» **What to do**
(a) According to the passage on Beckett's novel Murphy, where does Murphy take a job as a nurse?
(b) Resume the passage on Beckett's novel Murphy, picking up right after its last sentence.

*** Opening of Exercise passage ***

Murphy's "meditation" is further interrupted by a call from his current lover, Celia Kelly, who became a prostitute following the deaths of her parents at a young age. Murphy had proposed to Celia shortly after meeting her, but they have so far been unable to wed due to both their lack of money: "Celia spent every penny she earned and Murphy earned no pennies" and Murphy's conflicted feelings: "The part of him that he hated craved for Celia, the part that he loved shrivelled up at the thought of her." Celia finds Murphy in his flat still tied naked to the rocking chair, which he has somehow overturned. She rushes to assist him, noticing a large pink birthmark on his right buttock for the first time. She urges him to find a job, finally telling him that if he doesn't, she will leave him. Murphy reluctantly agrees to try.

Murphy begins work as a nurse at the Magdalen Mental Mercyseat in north London, finding the insanity of the patients an appealing alternative to conscious existence.

Murphy, gone to ground in London lodgings and then in the hospital, is pursued by a ragtag troupe of eccentrics from his own country, each with their own often-conflicting motivations. Neary, a practitioner of eastern mysticism, seeks Murphy as a love rival and then as compatible friend in the absence of all others. Miss Counihan's attachment to Murphy is romantic. Among Wylie's motivations, Miss Counihan is perhaps the strongest. And Cooper, Neary's simpleton servant and fixer, joins the trail for money, alcohol, and to serve his master.

==Analysis==
Among other things, Murphy is an example of Beckett's fascination with the artistic and metaphorical possibilities of chess. Near the novel's end, Murphy plays a game of chess with Mr. Endon, a patient who is "the most biddable little gaga in the entire institution". But Murphy cannot replicate his opponent's symmetrical and cyclical play, just as he is unable to will himself into a state of catatonic bliss. He resigns "with fool's mate in his soul", and dies shortly afterwards. Beckett relates the game in full English notation, complete with a comically arch commentary.

*** Close of Exercise passage ***
*** Opening of Entries provided ***

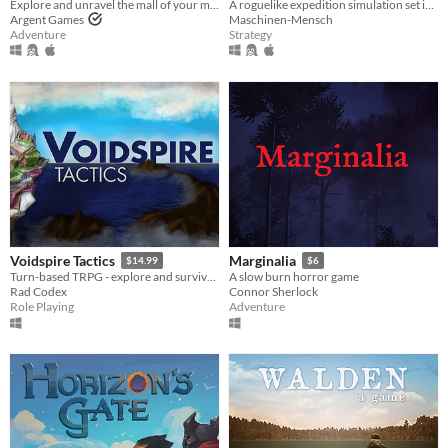
Explore and unravel the mall of your mind.
A roguelike expedition simulation set in the late 19th century.
Argent Games
Maschinen-Mensch
Adventure
Strategy
Voidspire Tactics
Marginalia
$14.99
$6
Turn-based TRPG - explore and survive the Spire!
A slow burn horror game
Rad Codex
Connor Sherlock
Role Playing
Adventure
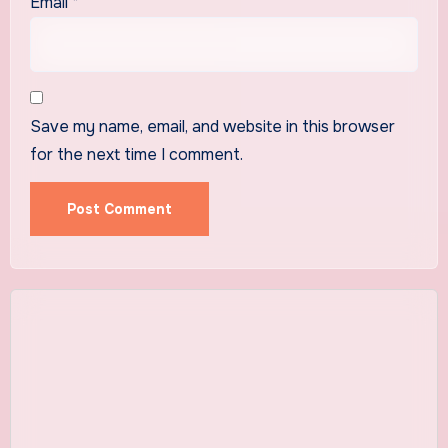
Email
*
Save my name, email, and website in this browser
for the next time I comment.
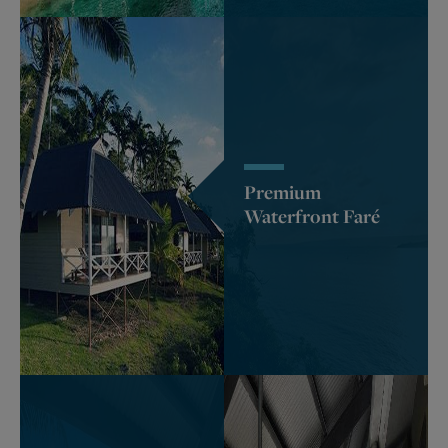
Premium
Waterfront Faré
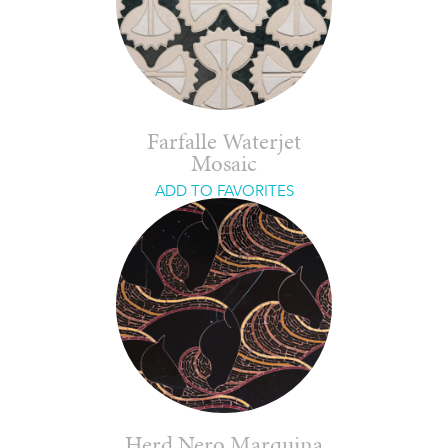
Farfalle Waterjet
Mosaic
ADD TO FAVORITES
Herd Nero Marquina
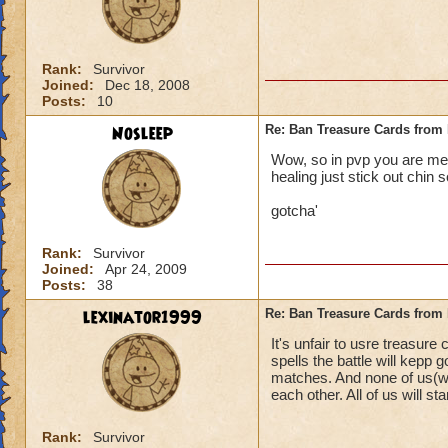
Rank:
Survivor
Joined:
Dec 18, 2008
Posts:
10
Nosleep
Re: Ban Treasure Cards fro
Wow, so in pvp you are mean
healing just stick out chin s
gotcha'
Rank:
Survivor
Joined:
Apr 24, 2009
Posts:
38
lexinator1999
Re: Ban Treasure Cards fro
It's unfair to usre treasure
spells the battle will kepp
matches. And none of us(wi
each other. All of us will stan
Rank:
Survivor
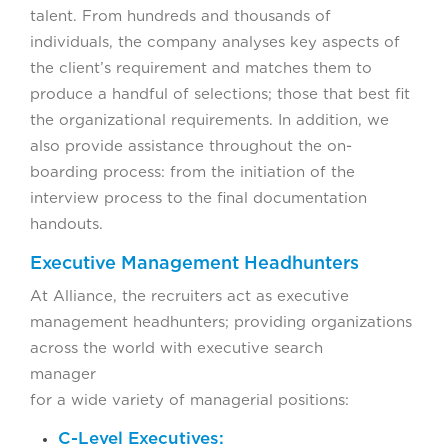
talent. From hundreds and thousands of
individuals, the company analyses key aspects of
the client’s requirement and matches them to
produce a handful of selections; those that best fit
the organizational requirements. In addition, we
also provide assistance throughout the on-
boarding process: from the initiation of the
interview process to the final documentation
handouts.
Executive Management Headhunters
At Alliance, the recruiters act as executive
management headhunters; providing organizations
across the world with executive search
manager facili
for a wide variety of managerial positions:
C-Level Executives:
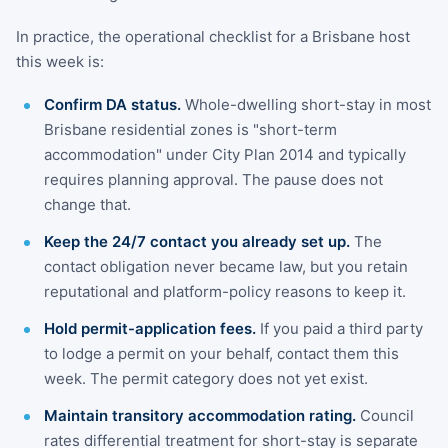
In practice, the operational checklist for a Brisbane host
this week is:
Confirm DA status.
Whole-dwelling short-stay in most
Brisbane residential zones is "short-term
accommodation" under City Plan 2014 and typically
requires planning approval. The pause does not
change that.
Keep the 24/7 contact you already set up.
The
contact obligation never became law, but you retain
reputational and platform-policy reasons to keep it.
Hold permit-application fees.
If you paid a third party
to lodge a permit on your behalf, contact them this
week. The permit category does not yet exist.
Maintain transitory accommodation rating.
Council
rates differential treatment for short-stay is separate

*** Close of Entries provided ***

» **Responses by item number**
(a) At the Magdalen Mental Mercyseat in north London.

(b)
Moving between Ireland and England, the novel is caustically satirical at the expense of the Irish Free State, which had recently banned Beckett's More Pricks Than Kicks: the astrologer consulted by Murphy is famous 'throughout civilised world and Irish Free State'; 'for an Irish girl' Murphy's admirer Miss Counihan was 'quite exceptionally anthropoid'; and in the General Post Office, site of the 1916 Rising, Neary assaults the buttocks of Oliver Sheppard's statue of mythic Irish hero Cúchulainn (the statue in fact possesses no buttocks).

Indeed, the censor is roundly mocked: Celia, a prostitute whose profession is described tactfully as "music" in a passage by the author, who writes that "this phrase is chosen with care, lest the filthy censors should lack an occasion to commit their filthy synecdoche." Later, when Miss Counihan is sitting on Wylie's knee, Beckett sardonically explains that this did not occur in Wynn's Hotel, the Dublin establishment where earlier dialogue took place. The novel also contains a scabrous portrait of poet Austin Clarke as the dipsomaniac Austin Ticklepenny, given to unreciprocated 'genustuprations' of Murphy under the table; against Oliver St. John Gogarty's advice, Clarke declined to sue.

Murphy indeed cannot go insane to achieve freedom. What he turns to instead is nothingness, and he leaves a letter to Celia requesting that his ashes be flushed down the toilet of the Abbey Theatre during a performance after immolating himself with gas in his bedroom at the hospital. Celia also discovers the beauty of nothingness, as she loses her love, Murphy, and her grandfather's health declines. Beckett seamlessly converts comedy to terror of non-existence, as he does in his later work, Waiting for Godot.

Among the many thinkers to influence Murphy's mind–body debate are Spinoza, Descartes, and the little-known Belgian occasionalist Arnold Geulincx.